Kreamy 'Lectric Santa is a psychedelic treat
“You’re like an art rock band, but you’re not pretentious. You guys are fun!” That description of the group Kreamy ‘Lectric Santa (KLS) came from Chris Cottie (from the Florida band The Eat), and it’s as concise and spot-on a description as one can get when trying to convey KLS’s sonically challenging, yet playful work.
When it comes to sheer wild diversity, few bands are in the same league as KLS. Core members Robert Price and Priya Ray answered some questions in advance of their Friday set (which, according to Ray, will be a “psychedelic hoedown”) at Sluggo’s as part of the annual Do Ya Hear We? festival.
Kreamy ‘Lectric Santa began in the early ‘90s in Miami, Florida as a “freak collective” that was part of the local punk and noise scene but more rooted in psychedelia, post-punk, and experimental music, according to Price.
“Our aim was to be genreless, and for better or for worse, we have melded forms traditionally unmeldable,” said Price.
Within a year of the group moving to Atlanta, Georgia in 1998, Ray sustained a spinal injury from a fall, which left her a wheelchair rider.
“All of a sudden, we were airlifted from a life that we knew of dysfunctional but wildly creative compounds,” said Price. “The days and nights of partying and losing our shizzitte were now focused on Priya regaining her independence and her recovery.”
“To keep my sanity, I brought myself to the cusp of carpel tunnel [syndrome] playing my acoustic obsessively,” said Price, about this period of uncertainty in the band’s history. “I started developing a ton of these instrumental musical sketches I called ‘Sickly Sweet’.”
“The idea was to quickly compose these pieces on guitar, violin, and other instruments and toys lying around, thus capturing that initial spark one gets when a person first writes a song,” said Price, about the ongoing project, some of which can be heard on the group’s Bandcamp website. “We have maybe 100+ tracks. It’s a never-ending obsession.”
Eventually, Price began finding long-distance collaborators for the “Sickly Sweet” tracks, including artists like Peter Stampfel of the Holy Modal Rounders and Tori Kudo of the Japanese ensemble Maher Shalal Hash Baz.
“We’ve utilized several Sickly Sweets on each new release and plan volume one to be released on a label called Crass Lips,” said Price. “Hopefully sometime in this millennium.”
The band’s creative process can take its time, and it’s been more than 10 years since the last full-length album from KLS.
“We like to revisit, add, and revisit,” said Ray. “Our music is really more like art.”
“Or a fine stinky cheese,” added Price.
KLS is working on its next proper full-length album, which will be a concept album dealing with “power, greed, consumption, and the end of the world,” according to Price.

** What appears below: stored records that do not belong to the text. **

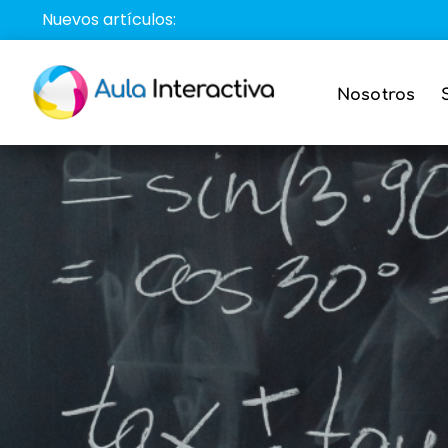
Saltar
Nuevos artículos:
al
contenido
Nosotros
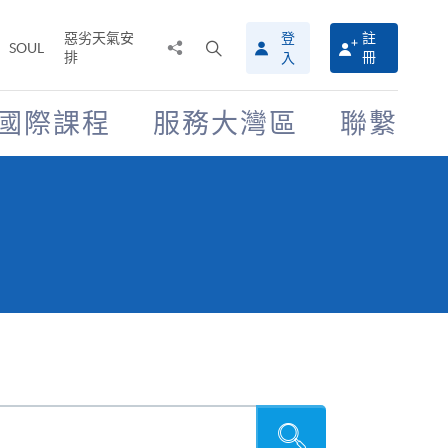
惡劣天氣安
登
註
分
打
SOUL
排
冊
入
享
開
至
搜
尋
國際課程
服務大灣區
聯繫
介
面
搜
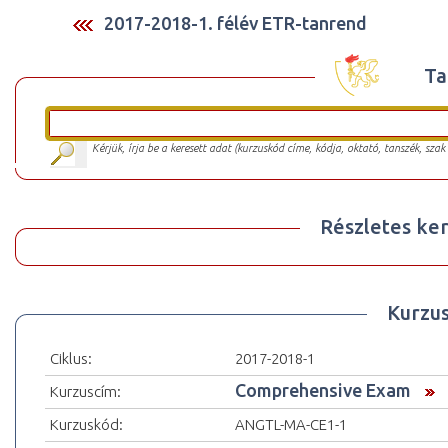
2017-2018-1. félév ETR-tanrend
Ta
Kérjük, írja be a keresett adat (kurzuskód címe, kódja, oktató, tanszék, szak
Részletes ker
Kurzu
Ciklus:
2017-2018-1
Comprehensive Exam
Kurzuscím:
Kurzuskód:
ANGTL-MA-CE1-1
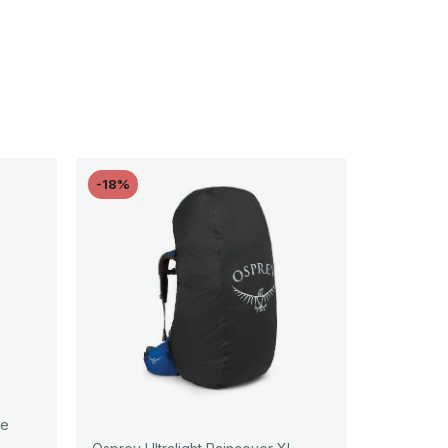
-18%
be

“Unfortunately the narrative, as with the times we’re living in, is under constant revision,” said Price. “I’m trying to somehow keep it funny and absurd and not be too preachy about it, but the subject matter is hardly humorous.”
“I also really don’t want to create music that is too specifically tied to one timeframe and becomes dated in a few years,” said Price. “Like 1980’s hardcore about Reagan.”

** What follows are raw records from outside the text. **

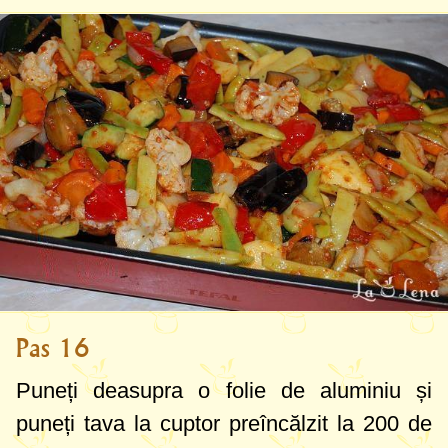
Pas 16
Puneți deasupra o folie de aluminiu și
puneți tava la cuptor preîncălzit la
200 de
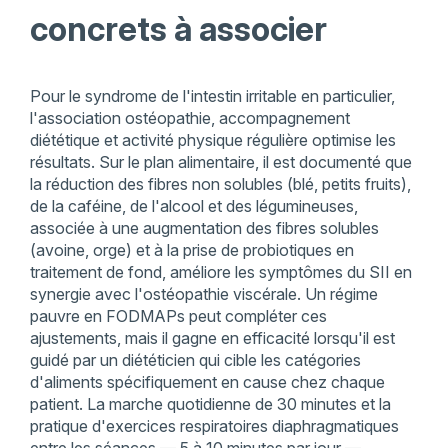
concrets à associer
Pour le syndrome de l'intestin irritable en particulier,
l'association ostéopathie, accompagnement
diététique et activité physique régulière optimise les
résultats. Sur le plan alimentaire, il est documenté que
la réduction des fibres non solubles (blé, petits fruits),
de la caféine, de l'alcool et des légumineuses,
associée à une augmentation des fibres solubles
(avoine, orge) et à la prise de probiotiques en
traitement de fond, améliore les symptômes du SII en
synergie avec l'ostéopathie viscérale. Un régime
pauvre en FODMAPs peut compléter ces
ajustements, mais il gagne en efficacité lorsqu'il est
guidé par un diététicien qui cible les catégories
d'aliments spécifiquement en cause chez chaque
patient. La marche quotidienne de 30 minutes et la
pratique d'exercices respiratoires diaphragmatiques
entre les séances — 5 à 10 minutes par jour —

Another work-in-progress for KLS concerns Ray’s challenges being a DIY artist with a disability.
“When I decided I wanted to continue doing KLS, it also became very evident to me about how little people understood about accessibility and why it is so important to think about it,” said Ray. “These experiences motivated me to start my grassroots group DIYabled to inform people about disability, and I decided I wanted to make a documentary about disability from my perspective.”

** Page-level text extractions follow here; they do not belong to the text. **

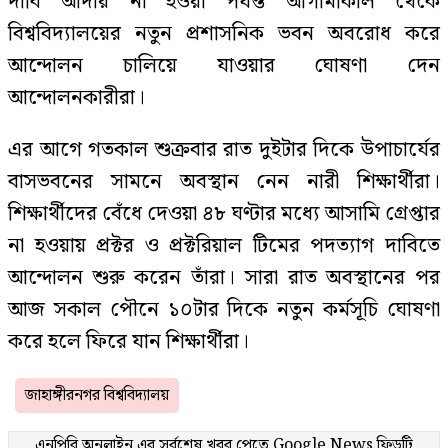
দাবি আদায় না হওয়া পর্যন্ত আগামীকাল থেকে
বিশ্ববিদ্যালয়ের নতুন প্রশাসনিক ভবন অবরোধ করে
আন্দোলন চালিয়ে যাওয়ার ঘোষণা দেন
আন্দোলনকারীরা।
এর আগে গতকাল শুক্রবার রাত দুইটার দিকে উপাচার্যের
বাসভবনের সামনে অবস্থান নেন নারী শিক্ষার্থীরা।
শিক্ষার্থীদের বেঁধে দেওয়া ৪৮ ঘণ্টার মধ্যে আসামি গ্রেপ্তার
না হওয়ায় প্রক্টর ও প্রক্টরিয়াল টিমের পদত্যাগ দাবিতে
আন্দোলন শুরু করেন তাঁরা। সারা রাত অবস্থানের পর
আজ সকাল পৌনে ১০টার দিকে নতুন কর্মসূচি ঘোষণা
করে হলে ফিরে যান শিক্ষার্থীরা।
জাহাঙ্গীরনগর বিশ্ববিদ্যালয়
এনপিবি অনলাইন এর সর্বশেষ খবর পেতে
Google News
ফিডটি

“Navigating the DIY world can be improbable and even dangerous at times, but it’s the lifestyle I choose to live,” said Ray. “If anyone is reading this and is interested in working with us on our documentary, please get in touch!”
Currently, KLS resides in Asheville, North Carolina, and there’s a strong connection between the band and the Chattanooga punk scene, which began with former bassist Andrew Powell’s friendships with punks from Dalton, Georgia in the ‘90s.
“Visiting [Chattanooga] is always like a homecoming,” said Ray.
“On a regular basis, people tell us when they listen to us while driving their cars, they get lost, despite it being a route they’ve driven every day. That’s the best thing to hear!” said Ray, when asked about her favorite bit of fan feedback, and when considering the twisty musical career and quarter-century history of Kreamy ‘Lectric Santa, it seems expected to end up in unexpected places.